Start of LISTED RECORDS
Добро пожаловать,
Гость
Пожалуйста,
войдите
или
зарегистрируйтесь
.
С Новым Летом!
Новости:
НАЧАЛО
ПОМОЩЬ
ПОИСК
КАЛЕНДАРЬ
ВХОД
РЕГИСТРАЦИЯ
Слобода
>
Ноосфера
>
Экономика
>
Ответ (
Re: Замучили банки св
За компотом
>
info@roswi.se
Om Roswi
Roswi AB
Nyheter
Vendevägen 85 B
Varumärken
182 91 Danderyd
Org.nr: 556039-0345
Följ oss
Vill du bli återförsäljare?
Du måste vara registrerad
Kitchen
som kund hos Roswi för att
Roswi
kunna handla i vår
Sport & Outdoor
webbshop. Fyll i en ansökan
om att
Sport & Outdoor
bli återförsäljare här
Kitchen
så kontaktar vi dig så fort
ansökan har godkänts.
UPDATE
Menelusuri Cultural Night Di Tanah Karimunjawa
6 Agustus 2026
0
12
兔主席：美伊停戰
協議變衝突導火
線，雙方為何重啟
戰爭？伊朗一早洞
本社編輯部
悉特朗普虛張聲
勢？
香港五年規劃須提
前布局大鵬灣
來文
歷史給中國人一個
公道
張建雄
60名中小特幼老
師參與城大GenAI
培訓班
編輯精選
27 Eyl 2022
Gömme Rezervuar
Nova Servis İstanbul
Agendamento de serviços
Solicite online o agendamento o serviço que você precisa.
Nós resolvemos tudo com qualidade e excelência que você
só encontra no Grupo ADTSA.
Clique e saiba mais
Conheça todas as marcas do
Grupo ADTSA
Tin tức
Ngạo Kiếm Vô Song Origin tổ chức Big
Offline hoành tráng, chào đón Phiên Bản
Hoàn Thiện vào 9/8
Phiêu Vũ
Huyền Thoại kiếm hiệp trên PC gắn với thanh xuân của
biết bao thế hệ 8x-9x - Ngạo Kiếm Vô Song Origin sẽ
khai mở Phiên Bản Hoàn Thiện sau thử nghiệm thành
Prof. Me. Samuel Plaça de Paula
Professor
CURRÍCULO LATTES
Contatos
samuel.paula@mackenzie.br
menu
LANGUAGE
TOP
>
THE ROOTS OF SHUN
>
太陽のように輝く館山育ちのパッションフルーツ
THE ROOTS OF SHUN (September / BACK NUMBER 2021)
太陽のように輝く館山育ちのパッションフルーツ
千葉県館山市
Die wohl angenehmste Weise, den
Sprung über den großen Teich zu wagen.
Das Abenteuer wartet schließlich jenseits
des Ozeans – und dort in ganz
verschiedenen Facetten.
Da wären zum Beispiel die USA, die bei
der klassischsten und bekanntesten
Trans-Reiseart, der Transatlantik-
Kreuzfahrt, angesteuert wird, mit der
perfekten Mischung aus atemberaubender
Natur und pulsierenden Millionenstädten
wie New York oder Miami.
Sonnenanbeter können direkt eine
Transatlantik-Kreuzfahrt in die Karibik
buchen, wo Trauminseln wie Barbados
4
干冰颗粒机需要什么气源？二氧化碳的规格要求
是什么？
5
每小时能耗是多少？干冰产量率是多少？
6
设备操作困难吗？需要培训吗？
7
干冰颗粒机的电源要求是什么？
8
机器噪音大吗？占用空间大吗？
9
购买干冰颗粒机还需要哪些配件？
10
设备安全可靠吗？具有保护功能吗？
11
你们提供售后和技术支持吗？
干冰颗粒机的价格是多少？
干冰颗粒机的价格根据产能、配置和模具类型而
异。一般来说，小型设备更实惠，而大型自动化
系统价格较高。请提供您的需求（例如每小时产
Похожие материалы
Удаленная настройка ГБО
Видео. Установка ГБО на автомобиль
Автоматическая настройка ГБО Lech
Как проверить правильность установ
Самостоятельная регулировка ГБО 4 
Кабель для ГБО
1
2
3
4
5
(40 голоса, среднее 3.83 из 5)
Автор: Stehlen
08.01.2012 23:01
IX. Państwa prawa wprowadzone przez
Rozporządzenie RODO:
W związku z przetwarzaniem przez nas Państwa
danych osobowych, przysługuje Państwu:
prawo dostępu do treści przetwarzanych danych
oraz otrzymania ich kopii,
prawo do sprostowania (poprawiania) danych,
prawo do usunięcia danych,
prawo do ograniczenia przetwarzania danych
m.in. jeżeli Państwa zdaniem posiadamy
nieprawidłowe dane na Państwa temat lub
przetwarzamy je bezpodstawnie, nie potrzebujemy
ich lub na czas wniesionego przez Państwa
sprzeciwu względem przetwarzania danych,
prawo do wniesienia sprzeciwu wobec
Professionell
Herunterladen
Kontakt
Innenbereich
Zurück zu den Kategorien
End of LISTED RECORDS
• [TASK DESCRIPTION] Reproduce every line of the records above in the same order, with each line's wording, spelling, punctuation, and characters unchanged.

• [RESPONSE AREA]
Добро пожаловать,
Гость
Пожалуйста,
войдите
или
зарегистрируйтесь
.
С Новым Летом!
Новости:
НАЧАЛО
ПОМОЩЬ
ПОИСК
КАЛЕНДАРЬ
ВХОД
РЕГИСТРАЦИЯ
Слобода
>
Ноосфера
>
Экономика
>
Ответ (
Re: Замучили банки св
За компотом
>
info@roswi.se
Om Roswi
Roswi AB
Nyheter
Vendevägen 85 B
Varumärken
182 91 Danderyd
Org.nr: 556039-0345
Följ oss
Vill du bli återförsäljare?
Du måste vara registrerad
Kitchen
som kund hos Roswi för att
Roswi
kunna handla i vår
Sport & Outdoor
webbshop. Fyll i en ansökan
om att
Sport & Outdoor
bli återförsäljare här
Kitchen
så kontaktar vi dig så fort
ansökan har godkänts.
UPDATE
Menelusuri Cultural Night Di Tanah Karimunjawa
6 Agustus 2026
0
12
兔主席：美伊停戰
協議變衝突導火
線，雙方為何重啟
戰爭？伊朗一早洞
本社編輯部
悉特朗普虛張聲
勢？
香港五年規劃須提
前布局大鵬灣
來文
歷史給中國人一個
公道
張建雄
60名中小特幼老
師參與城大GenAI
培訓班
編輯精選
27 Eyl 2022
Gömme Rezervuar
Nova Servis İstanbul
Agendamento de serviços
Solicite online o agendamento o serviço que você precisa.
Nós resolvemos tudo com qualidade e excelência que você
só encontra no Grupo ADTSA.
Clique e saiba mais
Conheça todas as marcas do
Grupo ADTSA
Tin tức
Ngạo Kiếm Vô Song Origin tổ chức Big
Offline hoành tráng, chào đón Phiên Bản
Hoàn Thiện vào 9/8
Phiêu Vũ
Huyền Thoại kiếm hiệp trên PC gắn với thanh xuân của
biết bao thế hệ 8x-9x - Ngạo Kiếm Vô Song Origin sẽ
khai mở Phiên Bản Hoàn Thiện sau thử nghiệm thành
Prof. Me. Samuel Plaça de Paula
Professor
CURRÍCULO LATTES
Contatos
samuel.paula@mackenzie.br
menu
LANGUAGE
TOP
>
THE ROOTS OF SHUN
>
太陽のように輝く館山育ちのパッションフルーツ
THE ROOTS OF SHUN (September / BACK NUMBER 2021)
太陽のように輝く館山育ちのパッションフルーツ
千葉県館山市
Die wohl angenehmste Weise, den
Sprung über den großen Teich zu wagen.
Das Abenteuer wartet schließlich jenseits
des Ozeans – und dort in ganz
verschiedenen Facetten.
Da wären zum Beispiel die USA, die bei
der klassischsten und bekanntesten
Trans-Reiseart, der Transatlantik-
Kreuzfahrt, angesteuert wird, mit der
perfekten Mischung aus atemberaubender
Natur und pulsierenden Millionenstädten
wie New York oder Miami.
Sonnenanbeter können direkt eine
Transatlantik-Kreuzfahrt in die Karibik
buchen, wo Trauminseln wie Barbados
4
干冰颗粒机需要什么气源？二氧化碳的规格要求
是什么？
5
每小时能耗是多少？干冰产量率是多少？
6
设备操作困难吗？需要培训吗？
7
干冰颗粒机的电源要求是什么？
8
机器噪音大吗？占用空间大吗？
9
购买干冰颗粒机还需要哪些配件？
10
设备安全可靠吗？具有保护功能吗？
11
你们提供售后和技术支持吗？
干冰颗粒机的价格是多少？
干冰颗粒机的价格根据产能、配置和模具类型而
异。一般来说，小型设备更实惠，而大型自动化
系统价格较高。请提供您的需求（例如每小时产
Похожие материалы
Удаленная настройка ГБО
Видео. Установка ГБО на автомобиль
Автоматическая настройка ГБО Lech
Как проверить правильность установ
Самостоятельная регулировка ГБО 4 
Кабель для ГБО
1
2
3
4
5
(40 голоса, среднее 3.83 из 5)
Автор: Stehlen
08.01.2012 23:01
IX. Państwa prawa wprowadzone przez
Rozporządzenie RODO:
W związku z przetwarzaniem przez nas Państwa
danych osobowych, przysługuje Państwu:
prawo dostępu do treści przetwarzanych danych
oraz otrzymania ich kopii,
prawo do sprostowania (poprawiania) danych,
prawo do usunięcia danych,
prawo do ograniczenia przetwarzania danych
m.in. jeżeli Państwa zdaniem posiadamy
nieprawidłowe dane na Państwa temat lub
przetwarzamy je bezpodstawnie, nie potrzebujemy
ich lub na czas wniesionego przez Państwa
sprzeciwu względem przetwarzania danych,
prawo do wniesienia sprzeciwu wobec
Professionell
Herunterladen
Kontakt
Innenbereich
Zurück zu den Kategorien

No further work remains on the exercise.